* _INSTRUCTIONS TO FOLLOW_
The output should be all entries, each matching the original exactly.

* _SUPPLIED RECORDS_

Segment Open

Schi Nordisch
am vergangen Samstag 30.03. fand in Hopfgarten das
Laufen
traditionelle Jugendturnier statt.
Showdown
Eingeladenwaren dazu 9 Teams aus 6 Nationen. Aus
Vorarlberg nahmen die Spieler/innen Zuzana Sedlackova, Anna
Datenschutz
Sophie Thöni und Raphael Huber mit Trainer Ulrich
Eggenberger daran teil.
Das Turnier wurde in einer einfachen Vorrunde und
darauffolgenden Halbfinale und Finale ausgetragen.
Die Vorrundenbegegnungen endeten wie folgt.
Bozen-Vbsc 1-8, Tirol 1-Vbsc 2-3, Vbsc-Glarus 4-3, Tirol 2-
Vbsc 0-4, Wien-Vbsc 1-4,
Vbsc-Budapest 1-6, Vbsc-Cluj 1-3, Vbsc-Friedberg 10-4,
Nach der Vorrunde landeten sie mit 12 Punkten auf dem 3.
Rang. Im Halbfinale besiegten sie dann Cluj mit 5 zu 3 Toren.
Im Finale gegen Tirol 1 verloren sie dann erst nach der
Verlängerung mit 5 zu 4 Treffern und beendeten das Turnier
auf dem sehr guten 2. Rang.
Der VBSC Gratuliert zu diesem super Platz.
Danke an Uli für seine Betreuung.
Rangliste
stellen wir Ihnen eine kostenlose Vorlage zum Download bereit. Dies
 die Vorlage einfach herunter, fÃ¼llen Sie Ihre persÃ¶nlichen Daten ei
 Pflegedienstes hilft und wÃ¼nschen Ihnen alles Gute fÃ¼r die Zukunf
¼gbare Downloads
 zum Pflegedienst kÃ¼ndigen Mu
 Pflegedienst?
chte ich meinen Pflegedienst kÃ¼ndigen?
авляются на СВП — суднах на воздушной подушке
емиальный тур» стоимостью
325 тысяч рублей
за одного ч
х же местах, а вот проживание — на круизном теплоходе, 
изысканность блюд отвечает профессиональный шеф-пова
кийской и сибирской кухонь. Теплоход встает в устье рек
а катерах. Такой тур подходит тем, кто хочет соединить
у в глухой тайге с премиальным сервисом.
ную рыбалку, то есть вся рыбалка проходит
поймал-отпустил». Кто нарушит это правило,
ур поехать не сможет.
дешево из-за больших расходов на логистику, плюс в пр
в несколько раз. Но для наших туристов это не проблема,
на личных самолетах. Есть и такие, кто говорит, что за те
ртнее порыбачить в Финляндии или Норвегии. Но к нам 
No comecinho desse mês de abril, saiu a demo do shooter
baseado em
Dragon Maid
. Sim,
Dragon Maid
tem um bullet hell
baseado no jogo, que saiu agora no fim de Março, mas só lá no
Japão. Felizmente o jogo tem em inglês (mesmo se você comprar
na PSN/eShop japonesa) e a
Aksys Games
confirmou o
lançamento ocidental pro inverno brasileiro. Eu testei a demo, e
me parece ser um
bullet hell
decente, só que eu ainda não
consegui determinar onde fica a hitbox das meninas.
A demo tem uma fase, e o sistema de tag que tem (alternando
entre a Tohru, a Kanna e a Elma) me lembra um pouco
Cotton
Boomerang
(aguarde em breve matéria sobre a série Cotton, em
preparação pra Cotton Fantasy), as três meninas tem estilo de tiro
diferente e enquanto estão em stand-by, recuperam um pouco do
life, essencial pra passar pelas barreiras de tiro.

Segment Closed

* _ANSWER BELOW_
Schi Nordisch
am vergangen Samstag 30.03. fand in Hopfgarten das
Laufen
traditionelle Jugendturnier statt.
Showdown
Eingeladenwaren dazu 9 Teams aus 6 Nationen. Aus
Vorarlberg nahmen die Spieler/innen Zuzana Sedlackova, Anna
Datenschutz
Sophie Thöni und Raphael Huber mit Trainer Ulrich
Eggenberger daran teil.
Das Turnier wurde in einer einfachen Vorrunde und
darauffolgenden Halbfinale und Finale ausgetragen.
Die Vorrundenbegegnungen endeten wie folgt.
Bozen-Vbsc 1-8, Tirol 1-Vbsc 2-3, Vbsc-Glarus 4-3, Tirol 2-
Vbsc 0-4, Wien-Vbsc 1-4,
Vbsc-Budapest 1-6, Vbsc-Cluj 1-3, Vbsc-Friedberg 10-4,
Nach der Vorrunde landeten sie mit 12 Punkten auf dem 3.
Rang. Im Halbfinale besiegten sie dann Cluj mit 5 zu 3 Toren.
Im Finale gegen Tirol 1 verloren sie dann erst nach der
Verlängerung mit 5 zu 4 Treffern und beendeten das Turnier
auf dem sehr guten 2. Rang.
Der VBSC Gratuliert zu diesem super Platz.
Danke an Uli für seine Betreuung.
Rangliste
stellen wir Ihnen eine kostenlose Vorlage zum Download bereit. Dies
 die Vorlage einfach herunter, fÃ¼llen Sie Ihre persÃ¶nlichen Daten ei
 Pflegedienstes hilft und wÃ¼nschen Ihnen alles Gute fÃ¼r die Zukunf
¼gbare Downloads
 zum Pflegedienst kÃ¼ndigen Mu
 Pflegedienst?
chte ich meinen Pflegedienst kÃ¼ndigen?
авляются на СВП — суднах на воздушной подушке
емиальный тур» стоимостью
325 тысяч рублей
за одного ч
х же местах, а вот проживание — на круизном теплоходе, 
изысканность блюд отвечает профессиональный шеф-пова
кийской и сибирской кухонь. Теплоход встает в устье рек
а катерах. Такой тур подходит тем, кто хочет соединить
у в глухой тайге с премиальным сервисом.
ную рыбалку, то есть вся рыбалка проходит
поймал-отпустил». Кто нарушит это правило,
ур поехать не сможет.
дешево из-за больших расходов на логистику, плюс в пр
в несколько раз. Но для наших туристов это не проблема,
на личных самолетах. Есть и такие, кто говорит, что за те
ртнее порыбачить в Финляндии или Норвегии. Но к нам 
No comecinho desse mês de abril, saiu a demo do shooter
baseado em
Dragon Maid
. Sim,
Dragon Maid
tem um bullet hell
baseado no jogo, que saiu agora no fim de Março, mas só lá no
Japão. Felizmente o jogo tem em inglês (mesmo se você comprar
na PSN/eShop japonesa) e a
Aksys Games
confirmou o
lançamento ocidental pro inverno brasileiro. Eu testei a demo, e
me parece ser um
bullet hell
decente, só que eu ainda não
consegui determinar onde fica a hitbox das meninas.
A demo tem uma fase, e o sistema de tag que tem (alternando
entre a Tohru, a Kanna e a Elma) me lembra um pouco
Cotton
Boomerang
(aguarde em breve matéria sobre a série Cotton, em
preparação pra Cotton Fantasy), as três meninas tem estilo de tiro
diferente e enquanto estão em stand-by, recuperam um pouco do
life, essencial pra passar pelas barreiras de tiro.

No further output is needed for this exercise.